Dans un communiqué, la direction du CHU d'Angers a indiqué avoir déclenché son plan d'urgence dès le 5 janvier, en réponse à une pression grandissante sur les services. Bien que l'activité aux urgences adultes ait temporairement retrouvé un rythme déclaré "normal" avec 156 passages le 15 janvier, la situation demeure précaire, avec des besoins d'hospitalisation restés élevés.
Les premiers résultats des mesures mises en œuvre semblent avoir favorisé une amélioration temporaire des délais d'attente. Cependant, Ludovic Camus, le secrétaire adjoint de FO au CHU, a exprimé des réserves : « Les solutions apportées sont provisoires. Dans quelques jours, nous serons à nouveau confrontés à une tension en raison du manque chronique de lits », a-t-il déclaré, soulignant ainsi l’urgence de véritables réformes durables.
Il est important de noter que les urgences n’ont pas cessé de fonctionner durant la grève, la direction s'étant assurée que 80% du personnel serait présent le premier jour, et 100% dès le jour suivant. Cela démontre une volonté de maintenir l'accès aux soins pour les patients, même en période de crise.

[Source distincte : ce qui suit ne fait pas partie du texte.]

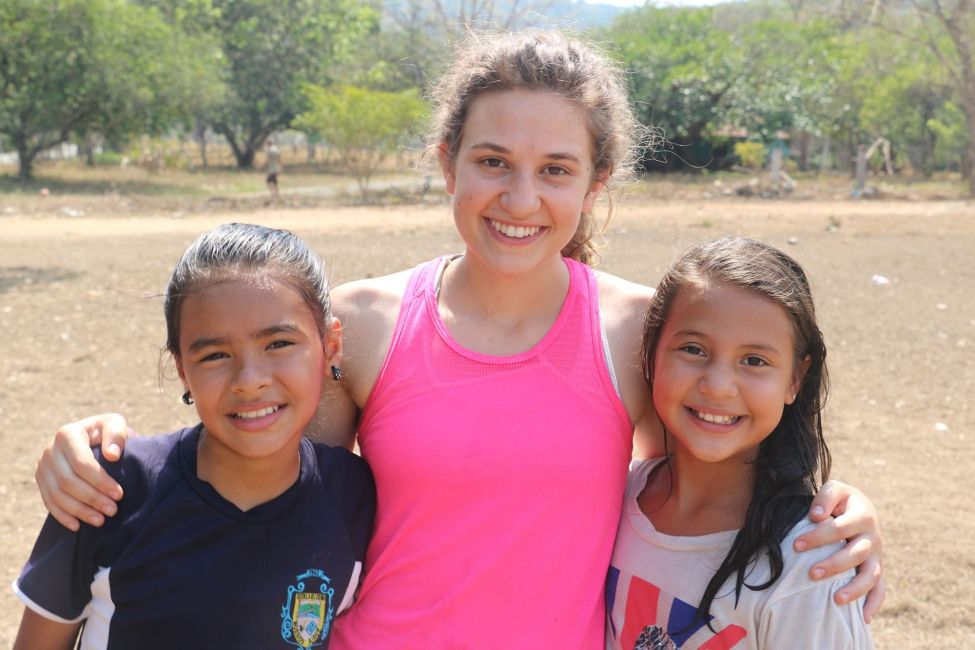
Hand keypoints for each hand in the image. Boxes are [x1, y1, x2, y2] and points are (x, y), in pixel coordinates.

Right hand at [35, 413, 129, 530]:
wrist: (90, 436)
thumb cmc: (107, 432)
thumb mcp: (115, 424)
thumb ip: (116, 434)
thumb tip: (112, 455)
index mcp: (67, 434)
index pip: (82, 463)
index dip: (100, 481)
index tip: (119, 494)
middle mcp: (50, 450)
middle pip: (68, 481)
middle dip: (92, 499)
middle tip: (113, 510)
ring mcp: (42, 466)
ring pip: (57, 495)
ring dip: (79, 511)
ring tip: (100, 521)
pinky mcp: (41, 479)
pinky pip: (48, 501)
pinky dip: (62, 516)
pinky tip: (77, 526)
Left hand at [793, 479, 884, 621]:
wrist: (858, 506)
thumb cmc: (839, 500)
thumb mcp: (834, 489)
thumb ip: (825, 498)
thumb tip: (816, 516)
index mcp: (863, 515)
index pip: (840, 528)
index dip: (818, 536)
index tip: (796, 545)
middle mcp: (873, 537)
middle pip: (856, 553)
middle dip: (834, 564)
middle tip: (811, 573)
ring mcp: (877, 555)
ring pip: (871, 575)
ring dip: (855, 588)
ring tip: (836, 599)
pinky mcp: (877, 568)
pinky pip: (880, 589)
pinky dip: (873, 603)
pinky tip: (863, 619)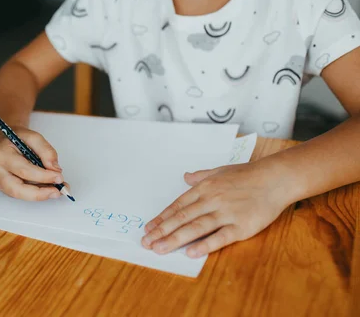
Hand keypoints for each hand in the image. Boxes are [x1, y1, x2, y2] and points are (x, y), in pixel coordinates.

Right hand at [0, 126, 69, 200]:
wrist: (9, 141)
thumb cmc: (19, 139)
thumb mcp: (34, 137)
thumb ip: (46, 151)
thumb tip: (55, 169)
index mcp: (2, 156)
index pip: (24, 170)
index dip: (43, 176)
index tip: (59, 177)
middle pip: (18, 189)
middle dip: (40, 193)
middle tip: (57, 191)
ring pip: (21, 195)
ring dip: (40, 194)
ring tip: (56, 190)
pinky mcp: (5, 189)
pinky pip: (22, 195)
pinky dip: (36, 193)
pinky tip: (47, 188)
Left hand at [141, 162, 293, 257]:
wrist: (276, 178)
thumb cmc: (248, 174)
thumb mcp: (220, 170)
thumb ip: (201, 176)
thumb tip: (185, 177)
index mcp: (205, 188)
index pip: (178, 206)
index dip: (162, 218)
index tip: (148, 229)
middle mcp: (211, 200)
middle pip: (182, 218)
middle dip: (161, 231)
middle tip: (146, 242)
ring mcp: (226, 213)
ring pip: (195, 227)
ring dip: (175, 239)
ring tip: (159, 249)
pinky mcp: (241, 226)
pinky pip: (220, 237)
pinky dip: (205, 244)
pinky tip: (190, 252)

Pour répondre aux critiques, il a aussi été indiqué que plusieurs interventions chirurgicales non urgentes avaient dû être reportées, mais que les blocs opératoires ont continué à fonctionner, permettant d'assurer la prise en charge des patients nécessitant des soins urgents.
La tension reste palpable dans les couloirs de l’hôpital, reflétant les défis qui attendent non seulement le CHU d’Angers mais aussi d'autres établissements de santé à travers la France, comme le souligne l’Ouest-France.